Extracted page text data:
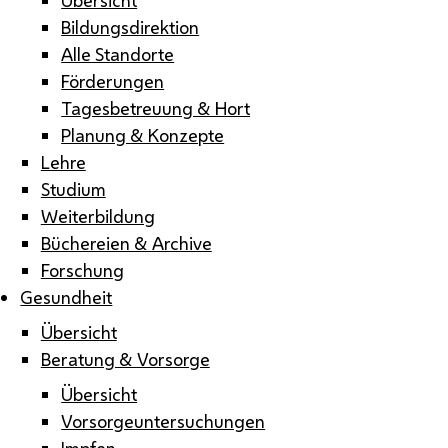
Bildungsdirektion
Alle Standorte
Förderungen
Tagesbetreuung & Hort
Planung & Konzepte
Lehre
Studium
Weiterbildung
Büchereien & Archive
Forschung
Gesundheit
Übersicht
Beratung & Vorsorge
Übersicht
Vorsorgeuntersuchungen
Impfen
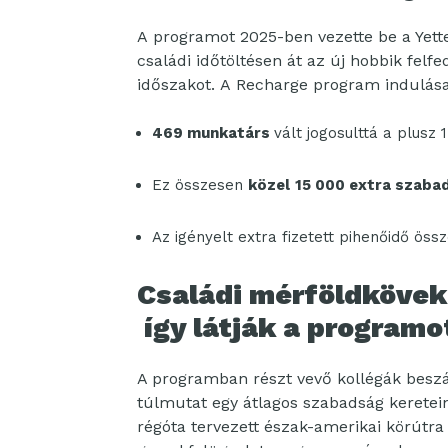
A programot 2025-ben vezette be a Yette
családi időtöltésen át az új hobbik felf
időszakot. A Recharge program indulása
469 munkatárs
vált jogosulttá a plusz
Ez összesen
közel
15 000 extra szaba
Az igényelt extra fizetett pihenőidő ös
Családi mérföldkövek 
így látják a programo
A programban részt vevő kollégák beszá
túlmutat egy átlagos szabadság keretein.
régóta tervezett észak-amerikai körútr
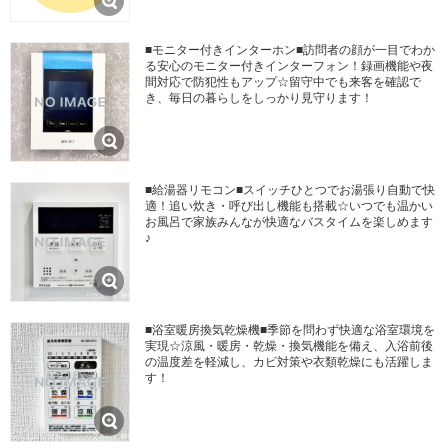
■モニター付きインターホン■訪問者の顔が一目でわか
る安心のモニター付きインターフォン！録画機能や夜
間対応で防犯性もアップ☆留守中でも来客を確認で
き、毎日の暮らしをしっかり見守ります！
■給湯器リモコン■スイッチひとつでお湯張り自動で快
適！追い炊き・呼び出し機能も搭載☆いつでも温かい
お風呂で家族みんなが快適なバスタイムを楽しめます
♪
■浴室暖房換気乾燥機■季節を問わず快適な浴室環境を
実現☆涼風・暖房・乾燥・換気機能を備え、入浴前後
の温度差を軽減し、カビ対策や衣類乾燥にも活躍しま
す！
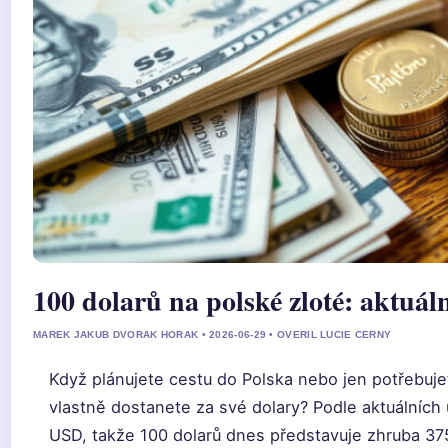
100 dolarů na polské zloté: aktuál
MAREK JAKUB DVORAK HORAK • 2026-06-29 • OVERIL LUCIE CERNY
Když plánujete cestu do Polska nebo jen potřebujet
vlastně dostanete za své dolary? Podle aktuálních
USD, takže 100 dolarů dnes představuje zhruba 375 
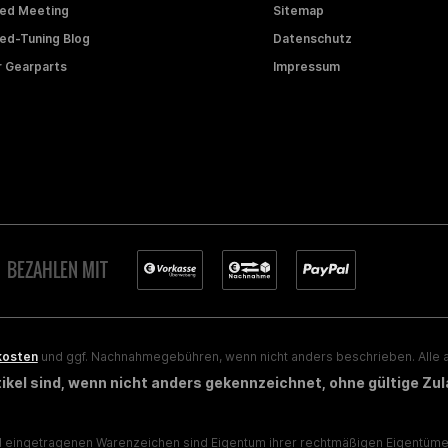
ed Meeting
Sitemap
d-Tuning Blog
Datenschutz
 Gearparts
Impressum
BEZAHLEN MIT
kosten
und ggf. Nachnahmegebühren, wenn nicht anders beschrieben. Alle a
rtikel sind, wenn nicht anders gekennzeichnet, ohne gültige Zu
eingetragenen Warenzeichen sind Eigentum ihrer rechtmäßigen Eigentümer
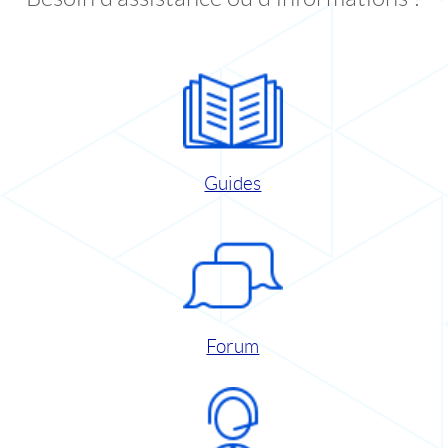
Guides
Forum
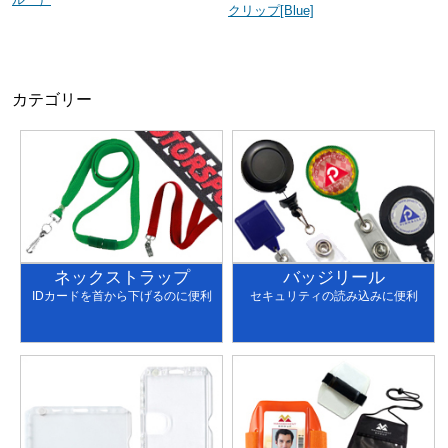
クリップ[Blue]
カテゴリー
ネックストラップ
バッジリール
IDカードを首から下げるのに便利
セキュリティの読み込みに便利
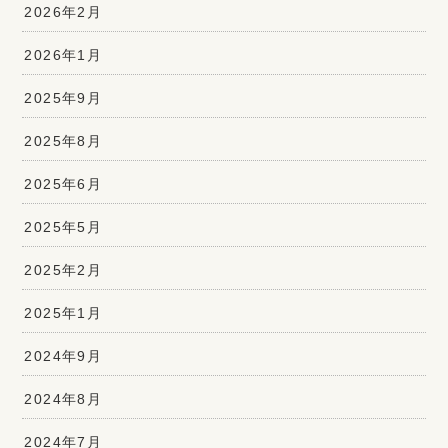
2026年2月
2026年1月
2025年9月
2025年8月
2025年6月
2025年5月
2025年2月
2025年1月
2024年9月
2024年8月
2024年7月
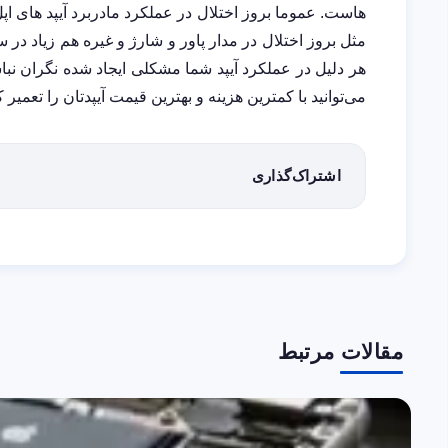
هاست. عموما بروز اختلال در عملکرد مادربرد آیپد های ا
مثل بروز اختلال در مدار پاور و شارژ و غیره هم زیاد در 
هر دلیل در عملکرد آیپد شما مشکلی ایجاد شده نگران نب
می‌توانید با کمترین هزینه و بهترین قیمت آیپدتان را تعمیر ک
اشتراک‌گذاری
مقالات مرتبط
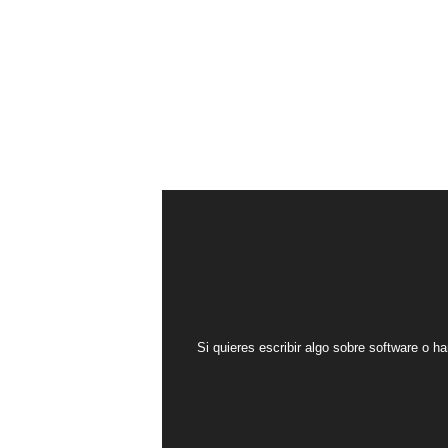
Si quieres escribir algo sobre software o ha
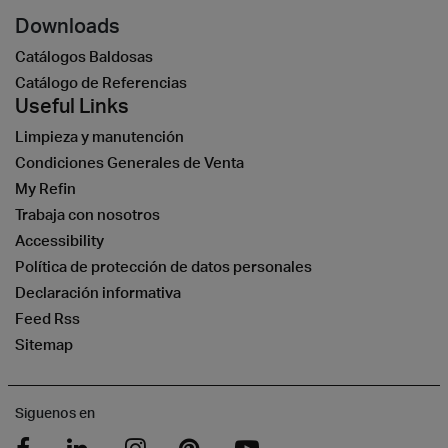
Downloads
Catálogos Baldosas
Catálogo de Referencias
Useful Links
Limpieza y manutención
Condiciones Generales de Venta
My Refin
Trabaja con nosotros
Accessibility
Política de protección de datos personales
Declaración informativa
Feed Rss
Sitemap
Siguenos en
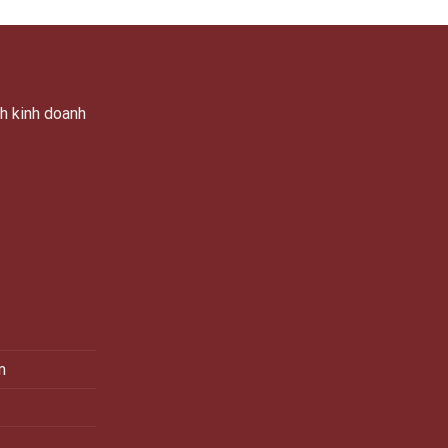
nh kinh doanh
m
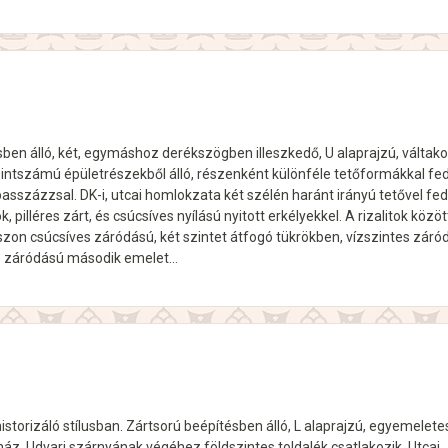
ben álló, két, egymáshoz derékszögben illeszkedő, U alaprajzú, váltak
ntszámú épületrészekből álló, részenként különféle tetőformákkal fe
asszázzsal. DK-i, utcai homlokzata két szélén haránt irányú tetővel fed
k, pilléres zárt, és csúcsíves nyílású nyitott erkélyekkel. A rizalitok közöt
on csúcsíves záródású, két szintet átfogó tükrökben, vízszintes záró
es záródású második emelet…
historizáló stílusban. Zártsorú beépítésben álló, L alaprajzú, egyemelete
áz. Udvari szárnyának végéhez földszintes toldalék csatlakozik. Utcai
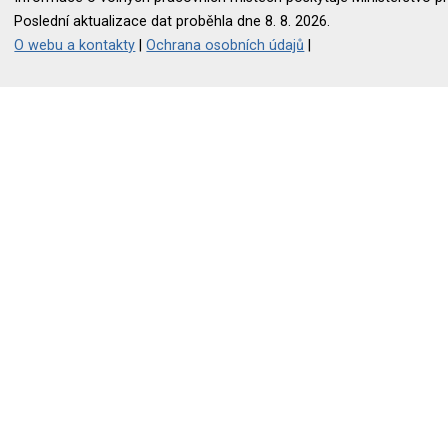
Poslední aktualizace dat proběhla dne 8. 8. 2026.
O webu a kontakty
|
Ochrana osobních údajů
|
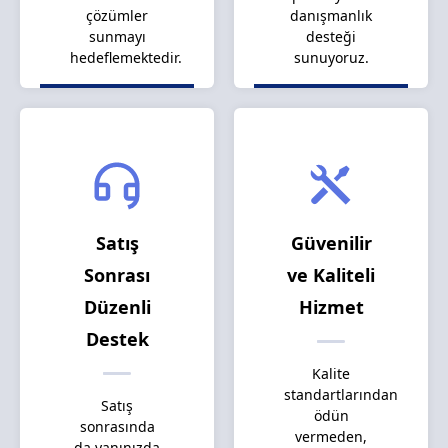
çözümler
danışmanlık
sunmayı
desteği
hedeflemektedir.
sunuyoruz.
Satış
Güvenilir
Sonrası
ve Kaliteli
Düzenli
Hizmet
Destek
Kalite
standartlarından
Satış
ödün
sonrasında
vermeden,
da yanınızda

Work to be completed -
All that the answer may hold is the lines from the one with "hedeflemektedir." through the end of the data, set down exactly as they appear.

Output of the exercise -
hedeflemektedir.
sunuyoruz.
Satış
Güvenilir
Sonrası
ve Kaliteli
Düzenli
Hizmet
Destek
Kalite
standartlarından
Satış
ödün
sonrasında
vermeden,
da yanınızda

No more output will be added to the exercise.